翁長雄志知事は26日、前知事による名護市辺野古海域での新基地建設に伴う埋め立て承認に瑕疵(かし)がなかったかどうかを検証する第三者委員会を設置した。委員として法曹界から弁護士3人と環境分野に精通する有識者3人の合計6人が就任する。三者委が承認手続きに瑕疵があったと判断すれば、翁長知事は承認の取り消しに踏み切る見通しだ。
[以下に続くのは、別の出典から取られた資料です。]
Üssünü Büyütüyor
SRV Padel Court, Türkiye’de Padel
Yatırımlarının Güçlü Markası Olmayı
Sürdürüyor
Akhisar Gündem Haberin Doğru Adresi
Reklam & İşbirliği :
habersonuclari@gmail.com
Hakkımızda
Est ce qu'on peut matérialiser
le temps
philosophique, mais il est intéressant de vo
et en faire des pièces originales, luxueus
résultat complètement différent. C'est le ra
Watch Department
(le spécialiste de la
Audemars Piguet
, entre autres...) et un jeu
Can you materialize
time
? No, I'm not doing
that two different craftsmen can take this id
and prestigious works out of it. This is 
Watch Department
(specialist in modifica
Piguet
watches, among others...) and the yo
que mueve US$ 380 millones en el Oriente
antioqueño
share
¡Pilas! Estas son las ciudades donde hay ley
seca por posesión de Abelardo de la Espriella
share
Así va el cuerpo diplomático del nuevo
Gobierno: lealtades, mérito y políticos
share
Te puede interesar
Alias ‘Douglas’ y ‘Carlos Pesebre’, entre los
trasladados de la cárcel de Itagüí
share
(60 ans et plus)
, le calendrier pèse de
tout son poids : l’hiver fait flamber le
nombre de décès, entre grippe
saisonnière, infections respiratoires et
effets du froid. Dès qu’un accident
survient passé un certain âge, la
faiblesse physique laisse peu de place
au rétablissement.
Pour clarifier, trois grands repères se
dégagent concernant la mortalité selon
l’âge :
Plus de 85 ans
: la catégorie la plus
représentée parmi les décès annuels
 委員は今週中に準備会合を開催し、来月初旬に第1回会合を開く予定。早ければ4月にも結論を取りまとめ、知事に報告する。

 知事は26日午前に記者会見し、6人のうち4人の委員を発表した。残り2人の内諾も得ているが、県関係者によると、所属する組織の許可を得る手続きが残っているという。

 知事は会見で「委員会の判断を最大限に尊重して対応する。瑕疵がない場合でも辺野古に基地を造らせないという私の政策は変わらないので、どういう対処ができるかあらためて考える」と説明。結論を出す時期を4~6月とした上で「一番短い方の4月を念頭に早急に検証を進めることが大切だ」と強調した。

 委員は、法曹界から元沖縄弁護士会会長の大城浩弁護士、前沖縄弁護士会会長の當真良明弁護士、田島啓己弁護士の3氏。

 有識者は沖縄大の桜井国俊名誉教授が決まっており、ほか2氏に就任を打診している。